• _Problem statement_: Each line in the records that mentions the word "dependency" needs to be listed.

··· Supplied data

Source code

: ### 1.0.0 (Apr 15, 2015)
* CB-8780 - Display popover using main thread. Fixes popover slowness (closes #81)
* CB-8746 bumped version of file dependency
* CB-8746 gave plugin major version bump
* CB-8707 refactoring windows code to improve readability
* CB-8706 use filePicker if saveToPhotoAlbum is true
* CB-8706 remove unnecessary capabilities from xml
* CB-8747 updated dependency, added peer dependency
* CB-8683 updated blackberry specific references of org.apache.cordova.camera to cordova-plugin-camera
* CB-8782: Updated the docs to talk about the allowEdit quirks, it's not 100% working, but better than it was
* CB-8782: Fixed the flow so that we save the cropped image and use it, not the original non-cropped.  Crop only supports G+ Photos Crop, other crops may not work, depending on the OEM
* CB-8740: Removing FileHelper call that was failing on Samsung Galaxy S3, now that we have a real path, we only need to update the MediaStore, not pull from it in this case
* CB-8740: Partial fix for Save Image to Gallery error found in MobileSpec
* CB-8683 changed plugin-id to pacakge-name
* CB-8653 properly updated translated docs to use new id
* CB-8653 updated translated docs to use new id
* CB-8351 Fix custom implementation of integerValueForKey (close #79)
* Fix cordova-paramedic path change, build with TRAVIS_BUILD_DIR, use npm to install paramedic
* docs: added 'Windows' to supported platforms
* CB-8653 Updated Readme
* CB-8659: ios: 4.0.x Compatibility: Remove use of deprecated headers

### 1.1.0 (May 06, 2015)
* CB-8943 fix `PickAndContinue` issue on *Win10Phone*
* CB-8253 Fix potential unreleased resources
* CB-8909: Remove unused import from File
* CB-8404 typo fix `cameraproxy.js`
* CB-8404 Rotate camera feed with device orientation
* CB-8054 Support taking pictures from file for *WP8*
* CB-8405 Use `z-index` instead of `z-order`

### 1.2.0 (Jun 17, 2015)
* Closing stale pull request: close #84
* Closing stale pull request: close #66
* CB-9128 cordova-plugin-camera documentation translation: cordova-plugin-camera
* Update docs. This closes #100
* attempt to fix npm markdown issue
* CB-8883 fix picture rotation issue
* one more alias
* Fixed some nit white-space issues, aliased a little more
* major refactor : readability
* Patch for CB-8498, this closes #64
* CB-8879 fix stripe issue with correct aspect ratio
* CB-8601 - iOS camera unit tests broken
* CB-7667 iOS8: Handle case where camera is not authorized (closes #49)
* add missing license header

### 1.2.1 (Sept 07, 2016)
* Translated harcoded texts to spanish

······
··· Supplied data

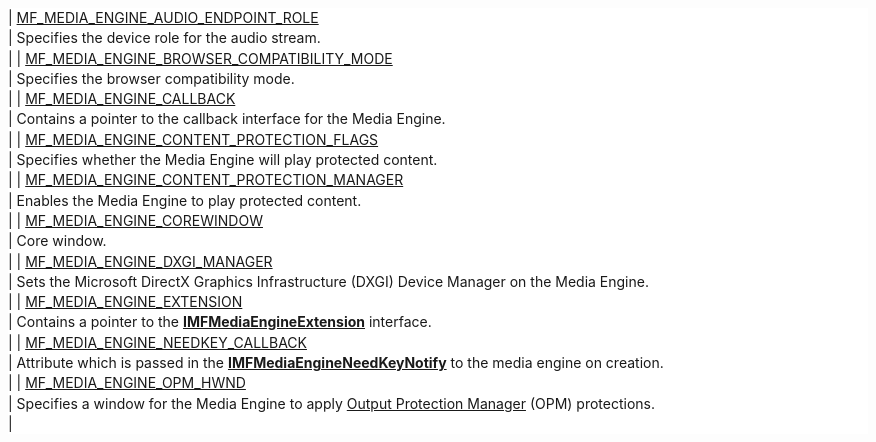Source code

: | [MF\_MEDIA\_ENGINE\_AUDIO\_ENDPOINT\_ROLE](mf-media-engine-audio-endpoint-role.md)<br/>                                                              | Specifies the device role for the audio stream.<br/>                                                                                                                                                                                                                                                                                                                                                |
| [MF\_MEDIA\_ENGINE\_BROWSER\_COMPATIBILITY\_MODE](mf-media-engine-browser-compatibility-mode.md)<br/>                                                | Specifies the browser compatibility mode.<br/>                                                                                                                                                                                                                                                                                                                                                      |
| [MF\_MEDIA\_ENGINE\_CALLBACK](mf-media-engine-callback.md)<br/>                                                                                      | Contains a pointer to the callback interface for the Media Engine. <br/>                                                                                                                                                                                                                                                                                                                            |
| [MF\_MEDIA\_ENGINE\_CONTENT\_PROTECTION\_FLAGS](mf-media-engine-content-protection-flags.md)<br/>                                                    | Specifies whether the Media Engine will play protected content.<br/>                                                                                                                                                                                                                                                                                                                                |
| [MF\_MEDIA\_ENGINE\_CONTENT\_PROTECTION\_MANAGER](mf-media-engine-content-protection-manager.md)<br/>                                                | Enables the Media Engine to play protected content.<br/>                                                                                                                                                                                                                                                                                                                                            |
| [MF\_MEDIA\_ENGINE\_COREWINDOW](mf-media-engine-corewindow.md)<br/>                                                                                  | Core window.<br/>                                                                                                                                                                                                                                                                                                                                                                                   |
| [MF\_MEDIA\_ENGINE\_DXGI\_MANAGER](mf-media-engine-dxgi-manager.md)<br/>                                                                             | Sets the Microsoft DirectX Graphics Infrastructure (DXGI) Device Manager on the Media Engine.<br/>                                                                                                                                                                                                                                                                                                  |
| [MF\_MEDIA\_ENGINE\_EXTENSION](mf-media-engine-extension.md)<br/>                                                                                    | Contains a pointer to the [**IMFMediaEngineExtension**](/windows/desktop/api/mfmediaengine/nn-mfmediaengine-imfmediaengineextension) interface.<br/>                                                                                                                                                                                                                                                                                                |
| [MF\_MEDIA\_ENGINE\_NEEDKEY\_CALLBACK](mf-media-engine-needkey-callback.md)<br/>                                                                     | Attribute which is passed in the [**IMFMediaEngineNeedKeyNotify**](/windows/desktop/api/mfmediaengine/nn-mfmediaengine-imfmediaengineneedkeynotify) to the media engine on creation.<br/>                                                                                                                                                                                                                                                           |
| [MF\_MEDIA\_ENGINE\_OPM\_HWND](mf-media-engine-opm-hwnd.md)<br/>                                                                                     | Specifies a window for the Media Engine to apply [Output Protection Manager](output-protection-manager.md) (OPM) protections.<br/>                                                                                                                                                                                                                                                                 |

······

• _Exercise response_:
* CB-8746 bumped version of file dependency
* CB-8747 updated dependency, added peer dependency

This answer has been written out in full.